QUOTED PASSAGE:
++++++++

# Help me with my kit lens and bokeh



## exilarch (Jun 20, 2012)

Hello! I am just starting seriously with photography and I am teaching myself using the manual of my camera and some youtube videos. I want to start applying the "bokeh" effect with my kit lens ( 14-42mm M.Zuiko 1:3.5-5.6 on a Olympus E-PL1). 
Using manual mode I have setted up the lowest possible aperture and adjusted the shutter speed, so that I don't overexpose the photo. I have used manual focus on this particular example using the ring on the front of the lens. 
At the focal length of 18mm the camera allows me to use f4.0 aperture, however I don't get the "bokeh" effect. The lowest possible aperture is at 3.5, as far as I can tell at the focal length of 14mm. 
So I shot another photo at the focal length of 14mm and f 3.5, however I still don't get the shallow depth of field. 
Correct me if I am wrong on the details, but is there a way to do this right? 
I understand that the focus is not perfect, I am still working on that without a viewfinder (they are very-expensive for me) 
What am I missing ? I am attaching the photo 

Here are the properties:

Exposure Time: 1/40 sec.
ISO Speed Rating: 200
Metering Mode: Pattern
Exposure Program: Manual
Focal Length: 14.0 mm


----------



## o hey tyler (Jun 20, 2012)

What area of the photo are you trying to blur? Everything's pretty much on an even focal plane. You'll have more luck at the longer end of your lens at f/5.6 @ 42mm.

++++++++

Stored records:

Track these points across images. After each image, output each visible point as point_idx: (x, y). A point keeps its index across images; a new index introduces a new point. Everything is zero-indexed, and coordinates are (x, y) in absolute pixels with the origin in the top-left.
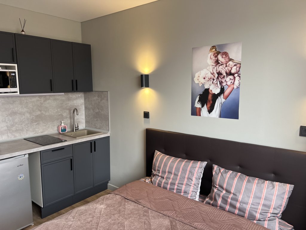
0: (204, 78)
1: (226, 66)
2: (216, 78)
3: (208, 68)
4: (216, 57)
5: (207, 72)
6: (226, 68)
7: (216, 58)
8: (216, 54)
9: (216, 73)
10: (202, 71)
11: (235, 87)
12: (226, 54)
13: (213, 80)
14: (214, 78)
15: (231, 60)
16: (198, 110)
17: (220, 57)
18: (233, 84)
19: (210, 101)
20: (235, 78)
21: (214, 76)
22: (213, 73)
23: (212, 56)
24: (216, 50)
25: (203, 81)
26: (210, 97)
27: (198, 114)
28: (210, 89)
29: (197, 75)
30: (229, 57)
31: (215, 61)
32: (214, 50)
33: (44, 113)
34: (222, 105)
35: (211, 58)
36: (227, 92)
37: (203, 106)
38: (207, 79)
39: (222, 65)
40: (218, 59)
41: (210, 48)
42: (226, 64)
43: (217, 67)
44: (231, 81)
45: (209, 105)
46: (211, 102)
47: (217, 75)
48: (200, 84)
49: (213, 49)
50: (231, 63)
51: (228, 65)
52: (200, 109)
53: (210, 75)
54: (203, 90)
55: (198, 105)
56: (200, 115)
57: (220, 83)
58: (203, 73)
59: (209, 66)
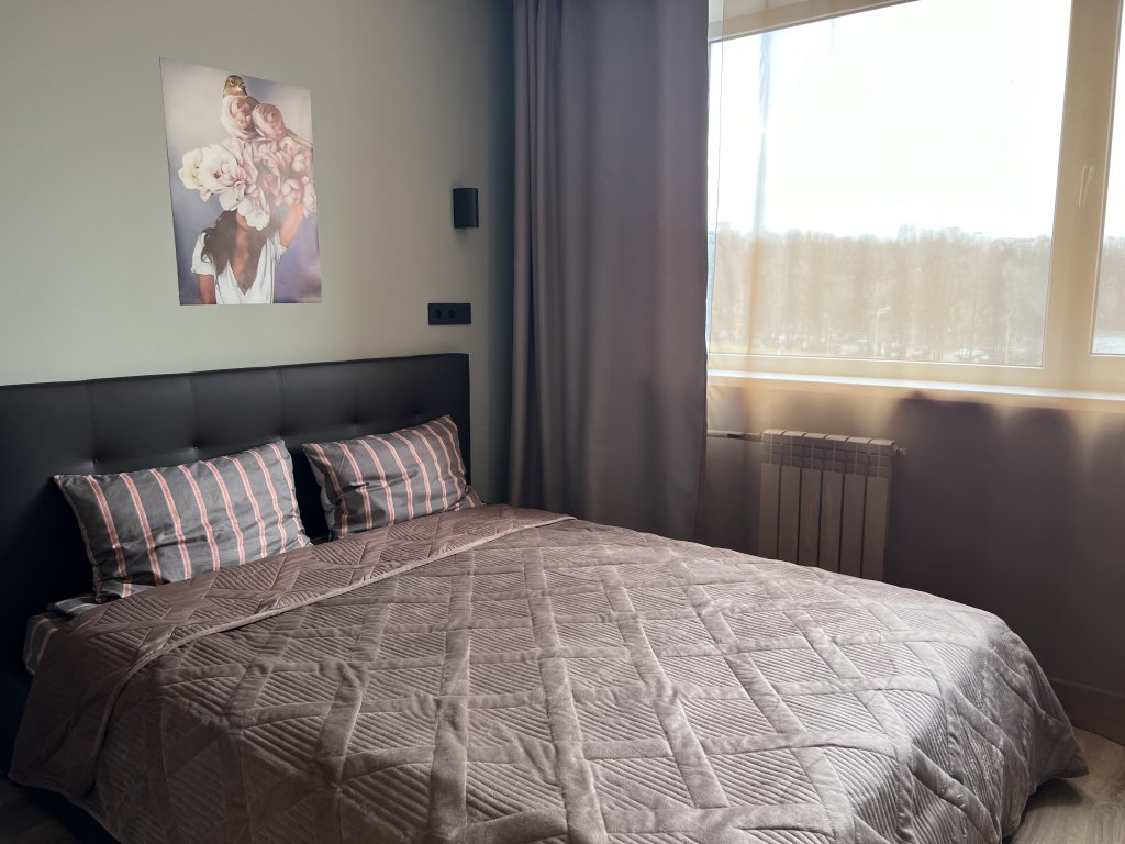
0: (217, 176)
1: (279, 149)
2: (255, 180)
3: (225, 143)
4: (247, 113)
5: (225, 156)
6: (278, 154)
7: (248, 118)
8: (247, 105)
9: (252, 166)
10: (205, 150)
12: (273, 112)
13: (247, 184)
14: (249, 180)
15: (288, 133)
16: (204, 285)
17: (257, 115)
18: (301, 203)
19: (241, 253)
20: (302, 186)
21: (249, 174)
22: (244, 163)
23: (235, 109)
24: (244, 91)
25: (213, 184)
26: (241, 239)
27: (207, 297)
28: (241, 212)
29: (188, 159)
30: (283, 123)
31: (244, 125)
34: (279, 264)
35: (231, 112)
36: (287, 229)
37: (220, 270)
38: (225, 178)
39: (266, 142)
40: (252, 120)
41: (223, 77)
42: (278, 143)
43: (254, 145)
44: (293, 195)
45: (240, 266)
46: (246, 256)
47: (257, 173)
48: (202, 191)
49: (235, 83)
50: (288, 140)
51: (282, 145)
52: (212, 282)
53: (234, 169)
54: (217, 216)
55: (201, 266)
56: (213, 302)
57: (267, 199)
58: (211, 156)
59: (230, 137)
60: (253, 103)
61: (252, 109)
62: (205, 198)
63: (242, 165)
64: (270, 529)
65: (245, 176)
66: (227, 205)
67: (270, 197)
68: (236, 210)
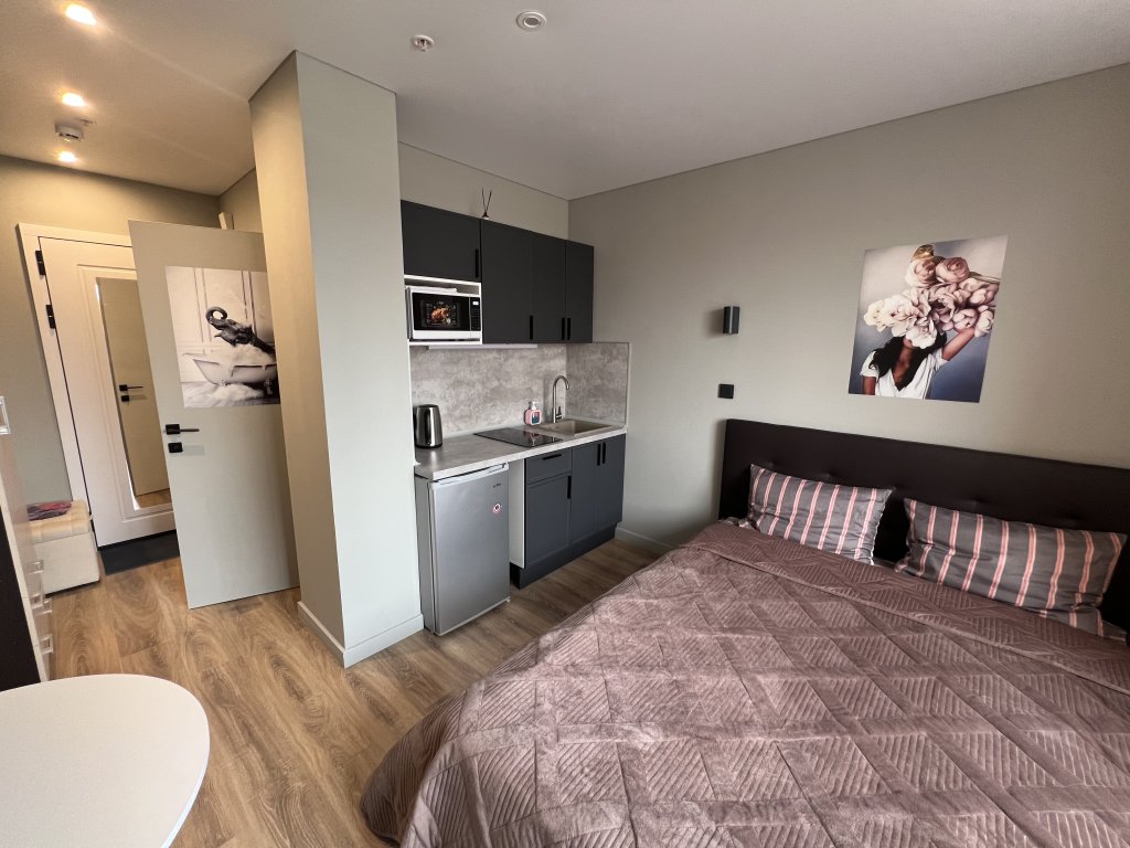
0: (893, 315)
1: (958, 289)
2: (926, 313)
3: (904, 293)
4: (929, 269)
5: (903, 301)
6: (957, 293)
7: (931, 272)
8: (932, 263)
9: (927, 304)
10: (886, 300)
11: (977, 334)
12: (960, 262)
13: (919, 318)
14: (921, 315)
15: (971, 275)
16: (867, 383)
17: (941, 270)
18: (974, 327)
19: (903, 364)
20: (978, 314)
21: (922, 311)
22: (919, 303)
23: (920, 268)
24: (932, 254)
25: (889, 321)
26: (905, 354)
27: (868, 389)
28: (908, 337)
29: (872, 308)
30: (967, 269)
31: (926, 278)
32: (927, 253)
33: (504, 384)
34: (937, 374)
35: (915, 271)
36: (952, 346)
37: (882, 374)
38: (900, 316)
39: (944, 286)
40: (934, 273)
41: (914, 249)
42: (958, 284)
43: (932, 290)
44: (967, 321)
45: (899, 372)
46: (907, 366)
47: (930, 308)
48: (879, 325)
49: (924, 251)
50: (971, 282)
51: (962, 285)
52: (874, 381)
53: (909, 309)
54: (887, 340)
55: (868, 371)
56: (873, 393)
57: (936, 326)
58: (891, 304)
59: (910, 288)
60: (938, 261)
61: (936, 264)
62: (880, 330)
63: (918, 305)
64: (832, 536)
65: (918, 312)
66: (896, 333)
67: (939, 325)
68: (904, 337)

++++++++

QUESTIONS:
(a) Print the kit lens bokeh thread from "At the focal length of 18mm" up to and including "length of 14mm.".
(b) Proceed with the kit lens bokeh thread from the point where it stops.
The rows are separate from the kit lens bokeh thread.

ANSWERS FOR THE EXERCISE:
(a)
At the focal length of 18mm the camera allows me to use f4.0 aperture, however I don't get the "bokeh" effect. The lowest possible aperture is at 3.5, as far as I can tell at the focal length of 14mm.

(b)
----------



## exilarch (Jun 20, 2012)

Hello  		o hey tyler! I am trying to have the mask as the subject and everything else blurred.Here are my results at a focal length of 42mm and f 5.6


----------



## KmH (Jun 20, 2012)

It's called *depth*-of-field for a reason, and by the way, bokeh is something quite different.

The mask is essentially at the same distance as the wall it's hanging on.Assuming you have a APS-C size image sensor in your camera a DoF calculator Online Depth of Field Calculator shows that at a focal length of 42 mm, an aperture of f/5.6 and assuming a focus point that is 7 feet away, what will be in focus, the depth-of-field,  starts 6 feet in front of the camera  and extends to 1 foot behind the point of focus, a total of just under 2 feet. Anything in the scene that is in that 2 foot deep corridor that is approximately parallel to the plane of the image sensor will be in focus.


----------



## AaronLLockhart (Jun 20, 2012)

It doesn't look like there is enough distance between your object of focus and it's surroundings to get the results from bokeh that you are looking for at that focal length. In other words, the door is too close to your mask. 

From a longer focal length, the objects close to your subject are all going to be in focus. To get a shallow DoF, you need the shot at a close range, wide angle and a large aperture, with a fast shutter.

Nikon D5000 | 18-55mm AF-S VR | 50mm 1.8G | HB-47 Hood


----------



## exilarch (Jun 20, 2012)

Thank you for the answers. As far as I understand the problem that I am having is related to the placement of the subject and distance of the camera.


----------



## AaronLLockhart (Jun 20, 2012)

exilarch said:
			
		

> Thank you for the answers. As far as I understand the problem that I am having is related to the placement of the subject and distance of the camera.



As well as the distance of the objects *behind* your subject.

Nikon D5000 | 18-55mm AF-S VR | 50mm 1.8G | HB-47 Hood


----------



## bobandcar (Jun 20, 2012)

More so the distance from your subject to your background


----------



## exilarch (Jun 20, 2012)

I will try and experiment with shooting subjects outdoors. That would also teach me about exposure, since light changes every few hours.


----------



## BXPhoto (Jun 20, 2012)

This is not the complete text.